Aim:
Please repeat the lines of these entries exactly, starting at the line containing "scientific name: Dichanthelium" and ending at the line containing "genus: Lobularia".

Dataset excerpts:
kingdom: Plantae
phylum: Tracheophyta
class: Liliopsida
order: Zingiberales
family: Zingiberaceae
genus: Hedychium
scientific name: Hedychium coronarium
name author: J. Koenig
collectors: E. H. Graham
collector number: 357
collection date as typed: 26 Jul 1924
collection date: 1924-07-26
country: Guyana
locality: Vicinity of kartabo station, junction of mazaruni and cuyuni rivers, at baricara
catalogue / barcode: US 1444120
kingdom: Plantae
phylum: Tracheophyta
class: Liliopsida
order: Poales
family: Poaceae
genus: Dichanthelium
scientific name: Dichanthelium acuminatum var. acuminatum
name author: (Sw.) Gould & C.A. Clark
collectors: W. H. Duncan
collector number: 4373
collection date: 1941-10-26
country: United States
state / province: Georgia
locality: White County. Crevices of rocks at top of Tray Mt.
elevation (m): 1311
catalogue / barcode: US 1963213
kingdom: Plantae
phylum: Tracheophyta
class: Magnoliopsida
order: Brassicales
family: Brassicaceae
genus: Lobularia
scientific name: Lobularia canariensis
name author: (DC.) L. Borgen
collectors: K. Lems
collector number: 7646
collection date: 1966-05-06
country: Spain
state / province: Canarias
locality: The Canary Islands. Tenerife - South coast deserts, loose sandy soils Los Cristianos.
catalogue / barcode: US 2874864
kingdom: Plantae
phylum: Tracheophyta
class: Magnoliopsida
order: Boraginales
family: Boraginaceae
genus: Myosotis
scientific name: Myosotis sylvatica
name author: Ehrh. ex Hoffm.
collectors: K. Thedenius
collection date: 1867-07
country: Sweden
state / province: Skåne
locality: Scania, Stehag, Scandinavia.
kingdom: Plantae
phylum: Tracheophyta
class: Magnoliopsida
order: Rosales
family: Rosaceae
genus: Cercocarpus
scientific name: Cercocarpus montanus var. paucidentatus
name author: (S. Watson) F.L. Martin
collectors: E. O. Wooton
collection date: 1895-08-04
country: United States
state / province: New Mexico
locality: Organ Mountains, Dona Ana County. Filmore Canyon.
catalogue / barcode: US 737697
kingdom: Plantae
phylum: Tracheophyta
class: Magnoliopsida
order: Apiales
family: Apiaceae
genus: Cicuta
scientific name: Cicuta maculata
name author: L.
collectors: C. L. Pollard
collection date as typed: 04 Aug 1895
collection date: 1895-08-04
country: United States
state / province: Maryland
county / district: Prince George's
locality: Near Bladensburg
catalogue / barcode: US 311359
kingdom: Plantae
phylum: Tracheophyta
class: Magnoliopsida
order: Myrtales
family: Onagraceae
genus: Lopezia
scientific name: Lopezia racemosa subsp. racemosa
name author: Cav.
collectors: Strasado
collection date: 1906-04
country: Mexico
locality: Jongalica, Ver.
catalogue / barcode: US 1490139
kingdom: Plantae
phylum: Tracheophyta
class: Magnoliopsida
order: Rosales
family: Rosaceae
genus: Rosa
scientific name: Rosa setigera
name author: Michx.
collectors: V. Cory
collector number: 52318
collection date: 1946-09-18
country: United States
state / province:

Task result:
scientific name: Dichanthelium acuminatum var. acuminatum
name author: (Sw.) Gould & C.A. Clark
collectors: W. H. Duncan
collector number: 4373
collection date: 1941-10-26
country: United States
state / province: Georgia
locality: White County. Crevices of rocks at top of Tray Mt.
elevation (m): 1311
catalogue / barcode: US 1963213
kingdom: Plantae
phylum: Tracheophyta
class: Magnoliopsida
order: Brassicales
family: Brassicaceae
genus: Lobularia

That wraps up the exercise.